- Directed by: Praveen Jain
- Screenplay by: Krishna Prasad, Mithun Prasad
- Story by: Krishna Prasad, Mithun Prasad
- Produced by: Sadhana N Shetty
- Starring: Bhavya Diganth Soorya Sarita Jain
- Cinematography: Suresh Babu
- Edited by: Shyam
- Music by: S. P. Chandrakanth (Lyrics by: Vijay Kumar Kodialbail)
- Production company: Bhramari Creations
- Release date: 15 August 2006;
- Running time: 2hr 30mins
- Country: India
- Language: Tulu

= Kadala Mage =

Kadala Mage is a 2006 Indian Tulu-language romantic drama film directed by Praveen Jain and starring Bhavya, Diganth (in his Tulu debut), Soorya, and Sarita Jain in the lead roles.

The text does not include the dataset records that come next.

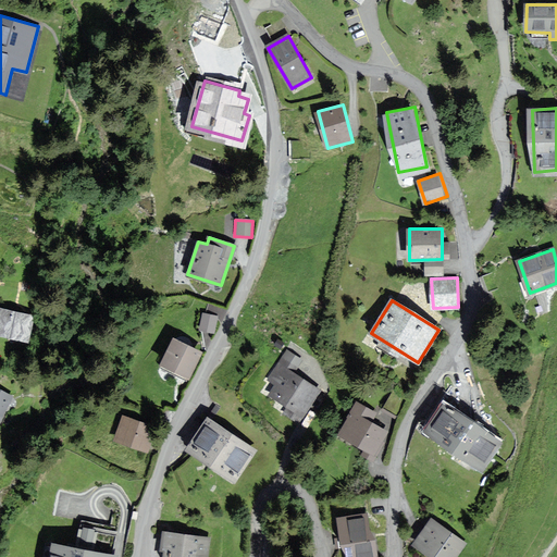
[(0,307),(0,335),(25,343),(33,317),(0,307)]
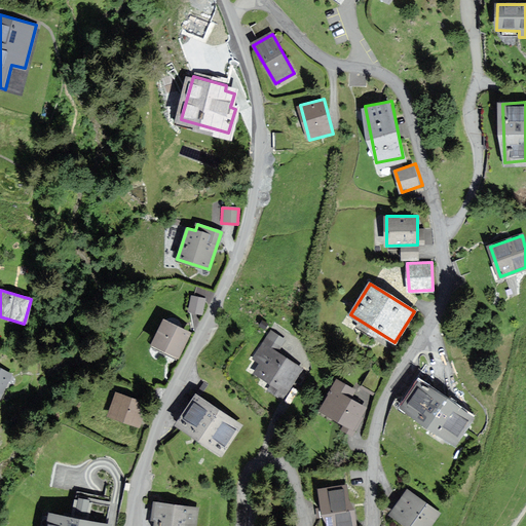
[(202,313),(205,296),(191,294),(188,311),(202,313)]
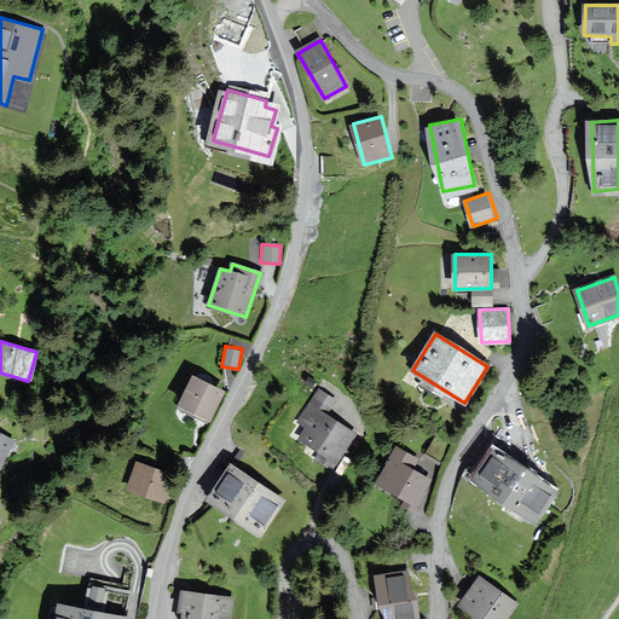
[(195,375),(180,404),(210,418),(225,389),(195,375)]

The film was a box office success and won the Karnataka State Film Award for Best Regional Film.

== Plot ==
Karna hails from the Marakala fisherman community and lives with his family on the seaside. Arun is a college-goer and is spoiled rich brat. He mistakes Anjali's friendship with him for love. They both go to the seaside where they meet Karna. Anjali falls in love with Karna, who does not reciprocate her love. In an unfortunate incident, Karna becomes impoverished whereas Arun tries to reform himself. What happens to Karna and who Anjali chooses forms the rest of the story.

== Cast ==
Source

== Production ==
Saritha Jain, who worked in Chellata (2006), made her lead debut through this film after the makers of the film saw her photographs on a website. The film is about the Marakala (Mogaveera in Kannada) fishing community in coastal Karnataka, and was shot in Bennekudru, Kaup, Malpe, Mattu, Manipal, and Udupi.

== Music ==
The music was composed by S. P. Chandrakanth and was released under the Satyam Music audio label.

== Release ==
The film was released in Mangalore and Udupi on 15 August 2006. The film was not released on CDs.